▶ _The task_
Top to bottom, every record is to be copied word for word.

▶ _Provided material_
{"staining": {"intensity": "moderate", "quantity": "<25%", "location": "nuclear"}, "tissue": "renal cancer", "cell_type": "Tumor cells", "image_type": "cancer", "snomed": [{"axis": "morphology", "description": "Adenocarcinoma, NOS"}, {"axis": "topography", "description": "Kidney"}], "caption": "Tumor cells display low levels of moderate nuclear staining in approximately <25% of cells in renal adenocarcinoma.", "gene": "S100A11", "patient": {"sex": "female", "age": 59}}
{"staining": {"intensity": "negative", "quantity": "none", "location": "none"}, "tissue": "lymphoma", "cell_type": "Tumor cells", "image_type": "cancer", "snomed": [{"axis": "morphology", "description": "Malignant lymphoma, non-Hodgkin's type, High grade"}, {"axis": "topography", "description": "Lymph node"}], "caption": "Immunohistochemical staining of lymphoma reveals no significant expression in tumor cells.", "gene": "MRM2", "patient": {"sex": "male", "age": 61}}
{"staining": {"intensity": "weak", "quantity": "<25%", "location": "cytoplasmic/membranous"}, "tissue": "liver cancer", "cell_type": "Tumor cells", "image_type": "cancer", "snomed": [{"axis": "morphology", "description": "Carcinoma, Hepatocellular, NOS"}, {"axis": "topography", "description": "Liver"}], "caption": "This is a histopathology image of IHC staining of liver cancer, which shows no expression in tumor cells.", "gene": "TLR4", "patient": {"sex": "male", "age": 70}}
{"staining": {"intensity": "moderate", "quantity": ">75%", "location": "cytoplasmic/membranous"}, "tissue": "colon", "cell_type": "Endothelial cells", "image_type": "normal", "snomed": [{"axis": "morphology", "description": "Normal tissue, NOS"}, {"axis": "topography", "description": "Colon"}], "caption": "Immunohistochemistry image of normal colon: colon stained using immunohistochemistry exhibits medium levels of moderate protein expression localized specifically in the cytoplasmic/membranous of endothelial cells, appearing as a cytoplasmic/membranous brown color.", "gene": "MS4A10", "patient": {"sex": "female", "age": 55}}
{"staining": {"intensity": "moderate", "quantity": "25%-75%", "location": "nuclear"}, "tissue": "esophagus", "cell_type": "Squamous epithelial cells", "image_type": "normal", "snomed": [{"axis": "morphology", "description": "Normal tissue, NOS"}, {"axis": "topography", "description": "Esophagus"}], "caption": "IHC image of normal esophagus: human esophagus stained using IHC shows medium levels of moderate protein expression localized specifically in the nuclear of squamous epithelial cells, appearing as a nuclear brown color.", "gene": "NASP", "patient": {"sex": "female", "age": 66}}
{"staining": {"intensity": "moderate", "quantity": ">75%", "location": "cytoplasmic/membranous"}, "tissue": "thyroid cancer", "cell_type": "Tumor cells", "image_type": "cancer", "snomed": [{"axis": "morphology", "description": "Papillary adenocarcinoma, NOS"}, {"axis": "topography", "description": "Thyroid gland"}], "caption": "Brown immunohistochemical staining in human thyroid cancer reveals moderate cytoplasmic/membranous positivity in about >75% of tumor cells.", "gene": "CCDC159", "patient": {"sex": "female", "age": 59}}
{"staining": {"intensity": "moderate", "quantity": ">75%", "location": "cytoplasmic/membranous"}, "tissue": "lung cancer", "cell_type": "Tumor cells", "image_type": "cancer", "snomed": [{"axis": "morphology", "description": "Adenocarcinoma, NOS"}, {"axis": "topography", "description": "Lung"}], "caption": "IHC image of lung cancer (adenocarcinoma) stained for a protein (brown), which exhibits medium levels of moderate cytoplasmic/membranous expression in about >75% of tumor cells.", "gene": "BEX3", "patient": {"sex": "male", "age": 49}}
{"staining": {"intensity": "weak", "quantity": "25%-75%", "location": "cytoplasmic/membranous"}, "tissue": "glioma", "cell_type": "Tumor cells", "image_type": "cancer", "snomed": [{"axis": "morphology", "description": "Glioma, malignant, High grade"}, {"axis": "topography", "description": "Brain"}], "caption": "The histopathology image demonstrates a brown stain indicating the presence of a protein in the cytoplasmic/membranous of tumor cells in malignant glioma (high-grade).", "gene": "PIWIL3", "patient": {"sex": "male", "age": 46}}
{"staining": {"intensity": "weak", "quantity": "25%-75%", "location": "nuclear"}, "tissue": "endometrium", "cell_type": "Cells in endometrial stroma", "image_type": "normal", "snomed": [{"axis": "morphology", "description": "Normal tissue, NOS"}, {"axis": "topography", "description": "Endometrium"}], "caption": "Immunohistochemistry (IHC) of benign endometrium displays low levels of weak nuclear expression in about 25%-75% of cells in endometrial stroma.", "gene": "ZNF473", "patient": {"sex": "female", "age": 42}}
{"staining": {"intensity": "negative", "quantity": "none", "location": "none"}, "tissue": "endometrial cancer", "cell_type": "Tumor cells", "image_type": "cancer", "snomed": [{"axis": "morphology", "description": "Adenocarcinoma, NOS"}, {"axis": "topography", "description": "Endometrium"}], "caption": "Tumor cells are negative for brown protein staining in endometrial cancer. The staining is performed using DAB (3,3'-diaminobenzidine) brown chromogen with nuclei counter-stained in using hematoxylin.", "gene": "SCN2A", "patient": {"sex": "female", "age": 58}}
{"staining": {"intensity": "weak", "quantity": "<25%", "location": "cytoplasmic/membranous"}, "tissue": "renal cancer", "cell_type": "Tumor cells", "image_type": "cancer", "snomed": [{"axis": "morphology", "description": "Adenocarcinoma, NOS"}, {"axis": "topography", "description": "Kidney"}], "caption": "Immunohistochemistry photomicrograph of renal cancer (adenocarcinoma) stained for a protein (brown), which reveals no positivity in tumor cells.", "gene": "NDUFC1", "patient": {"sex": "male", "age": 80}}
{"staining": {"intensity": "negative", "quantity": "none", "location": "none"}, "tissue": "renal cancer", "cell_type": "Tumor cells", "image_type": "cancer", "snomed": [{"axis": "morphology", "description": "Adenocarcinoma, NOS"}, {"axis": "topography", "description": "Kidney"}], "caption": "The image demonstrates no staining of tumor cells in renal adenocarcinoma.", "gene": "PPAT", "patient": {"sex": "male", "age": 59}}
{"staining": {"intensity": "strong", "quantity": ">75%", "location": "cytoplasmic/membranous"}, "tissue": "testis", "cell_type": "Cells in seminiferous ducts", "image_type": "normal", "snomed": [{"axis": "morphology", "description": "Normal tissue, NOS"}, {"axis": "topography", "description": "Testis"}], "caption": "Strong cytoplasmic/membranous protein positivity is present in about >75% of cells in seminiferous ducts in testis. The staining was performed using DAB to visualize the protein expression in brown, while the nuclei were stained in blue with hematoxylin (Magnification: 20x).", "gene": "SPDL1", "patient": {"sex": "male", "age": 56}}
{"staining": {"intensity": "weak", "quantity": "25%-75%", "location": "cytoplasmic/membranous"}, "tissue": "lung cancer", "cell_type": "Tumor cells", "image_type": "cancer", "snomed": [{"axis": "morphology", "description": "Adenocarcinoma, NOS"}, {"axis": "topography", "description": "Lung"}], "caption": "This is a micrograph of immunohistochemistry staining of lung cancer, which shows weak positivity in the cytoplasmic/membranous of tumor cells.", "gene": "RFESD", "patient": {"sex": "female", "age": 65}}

▶ _Written solution_
{"staining": {"intensity": "moderate", "quantity": "<25%", "location": "nuclear"}, "tissue": "renal cancer", "cell_type": "Tumor cells", "image_type": "cancer", "snomed": [{"axis": "morphology", "description": "Adenocarcinoma, NOS"}, {"axis": "topography", "description": "Kidney"}], "caption": "Tumor cells display low levels of moderate nuclear staining in approximately <25% of cells in renal adenocarcinoma.", "gene": "S100A11", "patient": {"sex": "female", "age": 59}}
{"staining": {"intensity": "negative", "quantity": "none", "location": "none"}, "tissue": "lymphoma", "cell_type": "Tumor cells", "image_type": "cancer", "snomed": [{"axis": "morphology", "description": "Malignant lymphoma, non-Hodgkin's type, High grade"}, {"axis": "topography", "description": "Lymph node"}], "caption": "Immunohistochemical staining of lymphoma reveals no significant expression in tumor cells.", "gene": "MRM2", "patient": {"sex": "male", "age": 61}}
{"staining": {"intensity": "weak", "quantity": "<25%", "location": "cytoplasmic/membranous"}, "tissue": "liver cancer", "cell_type": "Tumor cells", "image_type": "cancer", "snomed": [{"axis": "morphology", "description": "Carcinoma, Hepatocellular, NOS"}, {"axis": "topography", "description": "Liver"}], "caption": "This is a histopathology image of IHC staining of liver cancer, which shows no expression in tumor cells.", "gene": "TLR4", "patient": {"sex": "male", "age": 70}}
{"staining": {"intensity": "moderate", "quantity": ">75%", "location": "cytoplasmic/membranous"}, "tissue": "colon", "cell_type": "Endothelial cells", "image_type": "normal", "snomed": [{"axis": "morphology", "description": "Normal tissue, NOS"}, {"axis": "topography", "description": "Colon"}], "caption": "Immunohistochemistry image of normal colon: colon stained using immunohistochemistry exhibits medium levels of moderate protein expression localized specifically in the cytoplasmic/membranous of endothelial cells, appearing as a cytoplasmic/membranous brown color.", "gene": "MS4A10", "patient": {"sex": "female", "age": 55}}
{"staining": {"intensity": "moderate", "quantity": "25%-75%", "location": "nuclear"}, "tissue": "esophagus", "cell_type": "Squamous epithelial cells", "image_type": "normal", "snomed": [{"axis": "morphology", "description": "Normal tissue, NOS"}, {"axis": "topography", "description": "Esophagus"}], "caption": "IHC image of normal esophagus: human esophagus stained using IHC shows medium levels of moderate protein expression localized specifically in the nuclear of squamous epithelial cells, appearing as a nuclear brown color.", "gene": "NASP", "patient": {"sex": "female", "age": 66}}
{"staining": {"intensity": "moderate", "quantity": ">75%", "location": "cytoplasmic/membranous"}, "tissue": "thyroid cancer", "cell_type": "Tumor cells", "image_type": "cancer", "snomed": [{"axis": "morphology", "description": "Papillary adenocarcinoma, NOS"}, {"axis": "topography", "description": "Thyroid gland"}], "caption": "Brown immunohistochemical staining in human thyroid cancer reveals moderate cytoplasmic/membranous positivity in about >75% of tumor cells.", "gene": "CCDC159", "patient": {"sex": "female", "age": 59}}
{"staining": {"intensity": "moderate", "quantity": ">75%", "location": "cytoplasmic/membranous"}, "tissue": "lung cancer", "cell_type": "Tumor cells", "image_type": "cancer", "snomed": [{"axis": "morphology", "description": "Adenocarcinoma, NOS"}, {"axis": "topography", "description": "Lung"}], "caption": "IHC image of lung cancer (adenocarcinoma) stained for a protein (brown), which exhibits medium levels of moderate cytoplasmic/membranous expression in about >75% of tumor cells.", "gene": "BEX3", "patient": {"sex": "male", "age": 49}}
{"staining": {"intensity": "weak", "quantity": "25%-75%", "location": "cytoplasmic/membranous"}, "tissue": "glioma", "cell_type": "Tumor cells", "image_type": "cancer", "snomed": [{"axis": "morphology", "description": "Glioma, malignant, High grade"}, {"axis": "topography", "description": "Brain"}], "caption": "The histopathology image demonstrates a brown stain indicating the presence of a protein in the cytoplasmic/membranous of tumor cells in malignant glioma (high-grade).", "gene": "PIWIL3", "patient": {"sex": "male", "age": 46}}
{"staining": {"intensity": "weak", "quantity": "25%-75%", "location": "nuclear"}, "tissue": "endometrium", "cell_type": "Cells in endometrial stroma", "image_type": "normal", "snomed": [{"axis": "morphology", "description": "Normal tissue, NOS"}, {"axis": "topography", "description": "Endometrium"}], "caption": "Immunohistochemistry (IHC) of benign endometrium displays low levels of weak nuclear expression in about 25%-75% of cells in endometrial stroma.", "gene": "ZNF473", "patient": {"sex": "female", "age": 42}}
{"staining": {"intensity": "negative", "quantity": "none", "location": "none"}, "tissue": "endometrial cancer", "cell_type": "Tumor cells", "image_type": "cancer", "snomed": [{"axis": "morphology", "description": "Adenocarcinoma, NOS"}, {"axis": "topography", "description": "Endometrium"}], "caption": "Tumor cells are negative for brown protein staining in endometrial cancer. The staining is performed using DAB (3,3'-diaminobenzidine) brown chromogen with nuclei counter-stained in using hematoxylin.", "gene": "SCN2A", "patient": {"sex": "female", "age": 58}}
{"staining": {"intensity": "weak", "quantity": "<25%", "location": "cytoplasmic/membranous"}, "tissue": "renal cancer", "cell_type": "Tumor cells", "image_type": "cancer", "snomed": [{"axis": "morphology", "description": "Adenocarcinoma, NOS"}, {"axis": "topography", "description": "Kidney"}], "caption": "Immunohistochemistry photomicrograph of renal cancer (adenocarcinoma) stained for a protein (brown), which reveals no positivity in tumor cells.", "gene": "NDUFC1", "patient": {"sex": "male", "age": 80}}
{"staining": {"intensity": "negative", "quantity": "none", "location": "none"}, "tissue": "renal cancer", "cell_type": "Tumor cells", "image_type": "cancer", "snomed": [{"axis": "morphology", "description": "Adenocarcinoma, NOS"}, {"axis": "topography", "description": "Kidney"}], "caption": "The image demonstrates no staining of tumor cells in renal adenocarcinoma.", "gene": "PPAT", "patient": {"sex": "male", "age": 59}}
{"staining": {"intensity": "strong", "quantity": ">75%", "location": "cytoplasmic/membranous"}, "tissue": "testis", "cell_type": "Cells in seminiferous ducts", "image_type": "normal", "snomed": [{"axis": "morphology", "description": "Normal tissue, NOS"}, {"axis": "topography", "description": "Testis"}], "caption": "Strong cytoplasmic/membranous protein positivity is present in about >75% of cells in seminiferous ducts in testis. The staining was performed using DAB to visualize the protein expression in brown, while the nuclei were stained in blue with hematoxylin (Magnification: 20x).", "gene": "SPDL1", "patient": {"sex": "male", "age": 56}}
{"staining": {"intensity": "weak", "quantity": "25%-75%", "location": "cytoplasmic/membranous"}, "tissue": "lung cancer", "cell_type": "Tumor cells", "image_type": "cancer", "snomed": [{"axis": "morphology", "description": "Adenocarcinoma, NOS"}, {"axis": "topography", "description": "Lung"}], "caption": "This is a micrograph of immunohistochemistry staining of lung cancer, which shows weak positivity in the cytoplasmic/membranous of tumor cells.", "gene": "RFESD", "patient": {"sex": "female", "age": 65}}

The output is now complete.